Work request: Your task is to find every line in the records that holds the string "Shoe" and copy it.

== Dataset records ==

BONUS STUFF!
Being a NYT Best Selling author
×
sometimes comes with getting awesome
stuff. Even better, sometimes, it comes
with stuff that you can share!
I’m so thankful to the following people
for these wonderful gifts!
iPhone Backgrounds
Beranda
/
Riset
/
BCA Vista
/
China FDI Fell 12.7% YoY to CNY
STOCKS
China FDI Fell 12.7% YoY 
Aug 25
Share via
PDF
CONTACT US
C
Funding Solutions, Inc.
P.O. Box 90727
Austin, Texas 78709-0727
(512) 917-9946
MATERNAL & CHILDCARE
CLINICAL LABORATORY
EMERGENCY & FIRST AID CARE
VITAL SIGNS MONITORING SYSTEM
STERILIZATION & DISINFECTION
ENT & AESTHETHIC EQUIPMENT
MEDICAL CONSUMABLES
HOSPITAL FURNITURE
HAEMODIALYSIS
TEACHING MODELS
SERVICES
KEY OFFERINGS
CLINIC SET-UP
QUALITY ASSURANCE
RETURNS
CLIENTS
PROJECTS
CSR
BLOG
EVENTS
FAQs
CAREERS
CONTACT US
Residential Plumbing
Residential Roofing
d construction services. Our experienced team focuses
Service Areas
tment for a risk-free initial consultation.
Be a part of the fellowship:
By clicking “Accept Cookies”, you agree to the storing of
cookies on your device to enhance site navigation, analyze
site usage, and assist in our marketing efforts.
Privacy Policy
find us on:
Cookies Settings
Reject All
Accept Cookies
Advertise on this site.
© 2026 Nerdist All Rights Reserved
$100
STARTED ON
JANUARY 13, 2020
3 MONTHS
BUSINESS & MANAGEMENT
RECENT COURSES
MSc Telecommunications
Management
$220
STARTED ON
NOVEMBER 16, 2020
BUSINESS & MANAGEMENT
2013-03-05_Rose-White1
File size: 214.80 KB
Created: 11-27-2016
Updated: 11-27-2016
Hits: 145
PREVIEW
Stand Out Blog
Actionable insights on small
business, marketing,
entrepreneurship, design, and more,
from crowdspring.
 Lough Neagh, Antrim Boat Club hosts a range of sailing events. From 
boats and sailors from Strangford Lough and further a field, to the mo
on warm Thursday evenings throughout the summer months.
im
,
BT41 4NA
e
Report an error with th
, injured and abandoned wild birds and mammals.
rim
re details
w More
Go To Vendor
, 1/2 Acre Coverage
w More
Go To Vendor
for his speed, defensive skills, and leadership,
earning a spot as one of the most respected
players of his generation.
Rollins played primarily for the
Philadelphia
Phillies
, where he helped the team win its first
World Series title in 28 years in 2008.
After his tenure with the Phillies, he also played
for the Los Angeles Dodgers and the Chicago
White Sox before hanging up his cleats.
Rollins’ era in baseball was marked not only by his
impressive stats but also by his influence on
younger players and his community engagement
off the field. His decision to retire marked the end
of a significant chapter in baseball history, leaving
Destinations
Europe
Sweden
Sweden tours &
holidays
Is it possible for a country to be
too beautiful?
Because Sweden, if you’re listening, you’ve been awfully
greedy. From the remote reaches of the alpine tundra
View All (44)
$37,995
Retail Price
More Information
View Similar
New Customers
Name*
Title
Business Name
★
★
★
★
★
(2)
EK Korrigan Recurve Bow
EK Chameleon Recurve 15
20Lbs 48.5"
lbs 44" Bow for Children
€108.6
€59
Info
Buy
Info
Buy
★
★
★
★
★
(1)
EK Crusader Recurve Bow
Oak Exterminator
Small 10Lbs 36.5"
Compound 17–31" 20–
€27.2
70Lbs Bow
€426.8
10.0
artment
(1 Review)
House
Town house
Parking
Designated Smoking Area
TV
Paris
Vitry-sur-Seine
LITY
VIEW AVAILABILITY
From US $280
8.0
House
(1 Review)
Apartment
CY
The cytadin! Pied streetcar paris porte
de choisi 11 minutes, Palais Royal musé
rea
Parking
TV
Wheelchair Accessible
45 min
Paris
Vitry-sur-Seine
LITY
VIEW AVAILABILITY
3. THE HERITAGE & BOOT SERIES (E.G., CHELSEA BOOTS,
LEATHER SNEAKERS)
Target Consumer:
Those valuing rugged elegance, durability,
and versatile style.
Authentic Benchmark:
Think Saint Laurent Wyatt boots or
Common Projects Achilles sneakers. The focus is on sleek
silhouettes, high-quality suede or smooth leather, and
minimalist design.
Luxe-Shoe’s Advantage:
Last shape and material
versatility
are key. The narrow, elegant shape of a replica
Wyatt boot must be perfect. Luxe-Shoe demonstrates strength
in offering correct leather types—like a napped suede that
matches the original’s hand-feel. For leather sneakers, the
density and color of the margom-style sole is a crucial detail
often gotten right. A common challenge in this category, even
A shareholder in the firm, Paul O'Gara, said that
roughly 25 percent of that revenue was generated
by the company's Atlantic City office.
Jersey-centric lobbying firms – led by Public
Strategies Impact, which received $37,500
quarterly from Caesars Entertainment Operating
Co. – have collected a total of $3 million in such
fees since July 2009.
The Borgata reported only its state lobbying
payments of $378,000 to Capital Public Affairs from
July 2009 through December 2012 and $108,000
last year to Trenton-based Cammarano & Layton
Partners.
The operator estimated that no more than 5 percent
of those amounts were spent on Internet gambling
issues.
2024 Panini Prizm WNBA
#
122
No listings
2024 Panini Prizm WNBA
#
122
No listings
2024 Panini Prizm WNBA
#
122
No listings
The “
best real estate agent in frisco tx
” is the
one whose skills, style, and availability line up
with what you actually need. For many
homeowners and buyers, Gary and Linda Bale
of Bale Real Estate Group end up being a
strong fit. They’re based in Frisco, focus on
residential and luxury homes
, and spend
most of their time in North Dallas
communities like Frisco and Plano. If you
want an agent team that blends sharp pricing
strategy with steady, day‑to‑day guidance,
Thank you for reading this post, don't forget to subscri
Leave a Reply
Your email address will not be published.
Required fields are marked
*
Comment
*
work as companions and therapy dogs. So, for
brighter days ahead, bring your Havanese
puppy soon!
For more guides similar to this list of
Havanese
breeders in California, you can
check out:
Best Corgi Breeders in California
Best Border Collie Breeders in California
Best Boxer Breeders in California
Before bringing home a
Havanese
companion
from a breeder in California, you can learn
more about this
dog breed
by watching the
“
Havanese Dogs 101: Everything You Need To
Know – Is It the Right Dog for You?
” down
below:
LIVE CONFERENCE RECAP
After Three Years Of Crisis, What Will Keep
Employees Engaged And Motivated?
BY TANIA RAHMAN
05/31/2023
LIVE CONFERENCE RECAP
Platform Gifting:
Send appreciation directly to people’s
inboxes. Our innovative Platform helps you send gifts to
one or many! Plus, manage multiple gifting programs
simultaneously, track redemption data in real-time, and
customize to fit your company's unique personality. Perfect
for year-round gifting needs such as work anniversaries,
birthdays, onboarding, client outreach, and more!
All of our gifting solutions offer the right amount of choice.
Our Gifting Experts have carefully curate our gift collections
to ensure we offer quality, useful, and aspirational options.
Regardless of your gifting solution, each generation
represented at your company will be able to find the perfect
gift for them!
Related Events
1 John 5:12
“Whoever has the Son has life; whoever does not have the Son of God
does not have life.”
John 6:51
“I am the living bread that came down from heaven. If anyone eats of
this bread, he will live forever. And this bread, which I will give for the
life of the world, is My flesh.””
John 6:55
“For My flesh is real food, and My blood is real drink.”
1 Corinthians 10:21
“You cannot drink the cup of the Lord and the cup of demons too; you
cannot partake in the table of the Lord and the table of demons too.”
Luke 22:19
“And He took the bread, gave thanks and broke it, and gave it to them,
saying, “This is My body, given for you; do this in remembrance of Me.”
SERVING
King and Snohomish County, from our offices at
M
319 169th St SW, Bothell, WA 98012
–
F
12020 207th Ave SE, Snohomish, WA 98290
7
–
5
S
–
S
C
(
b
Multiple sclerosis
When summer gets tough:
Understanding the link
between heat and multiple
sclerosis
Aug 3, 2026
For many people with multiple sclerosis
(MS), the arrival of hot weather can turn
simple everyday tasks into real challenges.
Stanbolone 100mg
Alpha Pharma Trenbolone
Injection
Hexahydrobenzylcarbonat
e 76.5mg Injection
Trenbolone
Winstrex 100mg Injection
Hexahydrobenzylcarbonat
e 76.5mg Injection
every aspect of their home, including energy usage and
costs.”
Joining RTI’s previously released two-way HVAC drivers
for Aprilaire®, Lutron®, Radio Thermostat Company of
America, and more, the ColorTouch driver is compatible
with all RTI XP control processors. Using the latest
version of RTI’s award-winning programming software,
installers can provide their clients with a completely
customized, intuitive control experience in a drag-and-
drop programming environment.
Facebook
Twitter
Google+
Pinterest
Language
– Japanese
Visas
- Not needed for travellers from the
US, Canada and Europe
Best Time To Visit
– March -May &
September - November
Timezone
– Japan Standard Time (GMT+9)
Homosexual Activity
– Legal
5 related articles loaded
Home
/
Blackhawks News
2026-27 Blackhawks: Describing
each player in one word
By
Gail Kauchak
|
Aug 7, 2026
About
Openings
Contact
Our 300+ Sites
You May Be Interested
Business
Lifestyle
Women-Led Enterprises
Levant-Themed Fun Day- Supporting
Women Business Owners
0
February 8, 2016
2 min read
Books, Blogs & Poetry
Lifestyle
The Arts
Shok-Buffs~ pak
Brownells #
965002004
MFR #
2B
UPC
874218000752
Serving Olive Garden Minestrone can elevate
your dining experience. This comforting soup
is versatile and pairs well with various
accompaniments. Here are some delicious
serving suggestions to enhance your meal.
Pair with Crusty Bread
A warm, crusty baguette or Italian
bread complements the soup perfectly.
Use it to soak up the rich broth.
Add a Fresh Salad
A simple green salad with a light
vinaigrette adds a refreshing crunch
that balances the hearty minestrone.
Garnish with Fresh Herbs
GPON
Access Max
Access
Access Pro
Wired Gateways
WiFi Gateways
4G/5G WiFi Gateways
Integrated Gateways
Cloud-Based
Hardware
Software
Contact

===

Answer below:
Luxe-Shoe’s Advantage:
Wyatt boot must be perfect. Luxe-Shoe demonstrates strength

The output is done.